Exercise materials: Begin

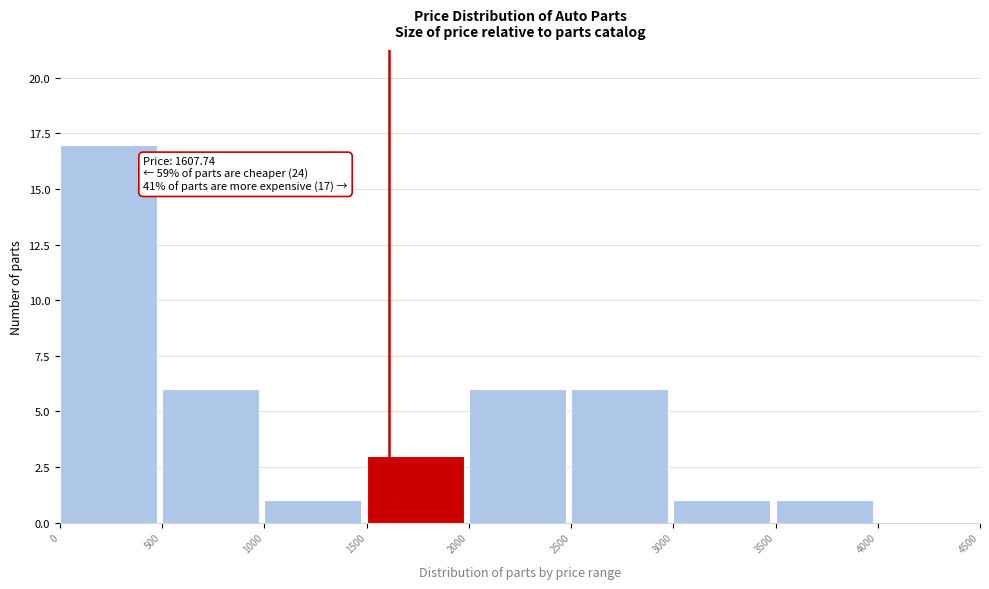

Over which range of the x-axis is the bar tallest?

0 to 500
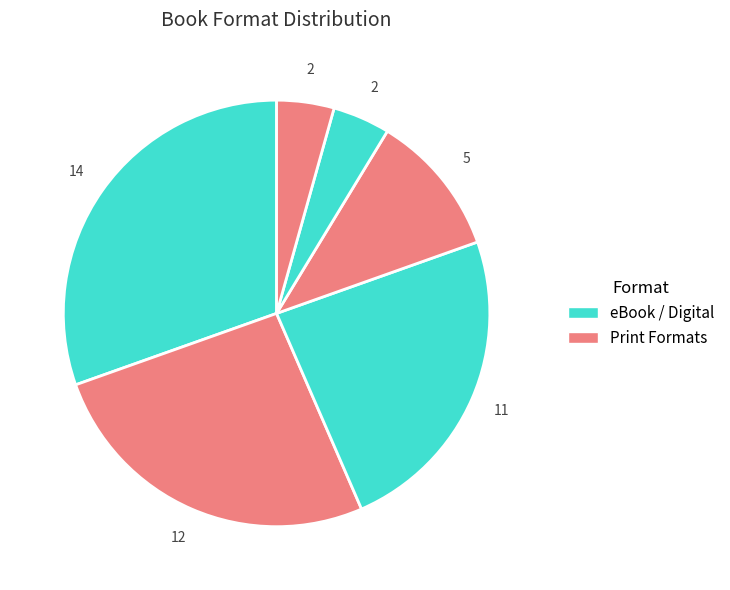

How many slices are in this pie chart?

6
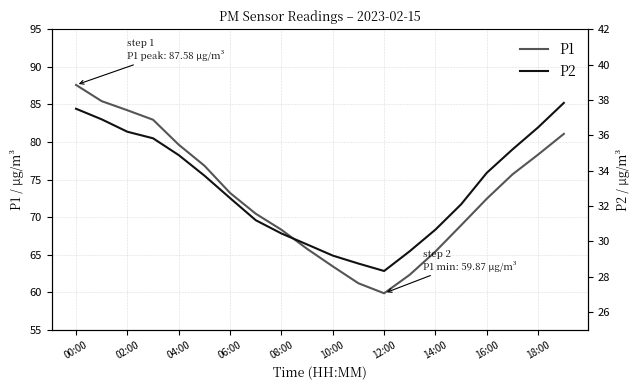

True or false: P1 and P2 cross at least once.

False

Exercise materials: End

Task goal: Rewrite this listing with "pie chart" changed to "donut chart" and everything else left as it is. Omit the pictures.

Written solution:
Over which range of the x-axis is the bar tallest?

0 to 500

How many slices are in this donut chart?

6

True or false: P1 and P2 cross at least once.

False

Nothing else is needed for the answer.